10. In its inception, the “green economy” notion may have given some concern that it would somehow replace or dilute the concept of sustainable development, which watches over the balance between the following goals: (i) economic development; (ii) environmental protection; and (iii) the promotion of social well-being. Today such concern may be substituted by the good expectations brought over by green economy opportunities. Green economy should be thus devised as an “operating concept” of sustainable development.
11. Since the United Nations Conference on Environment and Development (Rio-92), cherished principles, processes and documents were put into place aimed at reconciling socioeconomic development and environmental conservation. Brazil is proud for having hosted the Rio-92 Conference which strengthened the concept of sustainable development and whose legacy has guided the efforts of our policymakers. As host-country again of the Rio+20 Conference, Brazil will strive for highlighting the complementary and synergetic opportunities that can be drawn from this new debate.
12. The Rio+20 Conference is likely to be one the most significant events in international politics for quite some time. Brazil will endeavor to ensure Rio+20 may reach effective results and correspond to the highest expectations both from a substantive and logistical standpoint.
13. The President of Brazil - Her Excellency Dilma Rousseff – is herself personally engaged to secure Rio+20´s success. Last June, she sanctioned a Presidential Decree which established the “Rio+20 National Commission” as well as its “Executive-Secretariat” currently responsible for carrying out consultations among representatives from the Brazilian government and civil society.
14. The results from those consultations will be evaluated by the aforementioned “Rio+20 National Commission”, allowing the Brazilian government to elaborate its contribution to the United Nations Secretariat to be sent next November.
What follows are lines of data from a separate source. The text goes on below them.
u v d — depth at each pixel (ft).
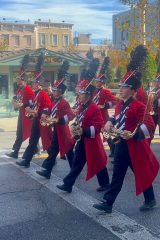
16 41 226.58
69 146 24.38
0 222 18.19
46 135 27.32
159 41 65.87
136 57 19.90
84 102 21.06
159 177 25.49
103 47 166.30
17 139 31.07
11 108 61.11
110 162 29.96
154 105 31.14
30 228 17.47
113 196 19.02
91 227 17.47
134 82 18.52
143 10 65.77
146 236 16.47
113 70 90.12
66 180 22.40
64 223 17.97
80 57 81.66
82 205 20.31
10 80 75.51
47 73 77.25
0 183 24.45
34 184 24.21
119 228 17.31
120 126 18.65
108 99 30.17
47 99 27.07
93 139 21.20
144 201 20.20
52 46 237.04
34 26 230.68
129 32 69.26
Through this kind of measure, Brazil is determined to guarantee an inclusive and transparent process along the elaboration of proposals.
15. Brazil will host Rio+20 because we believe that it is through multilateralism that we will be able to engage the whole international community in devising solutions to our dire global problems, which still prevent us from reaching full sustainable development. I am convinced that Brazil is well placed to facilitate the search for consensus, since it still has traits belonging to a developing country, whereas it does excel in key-areas of the world economy.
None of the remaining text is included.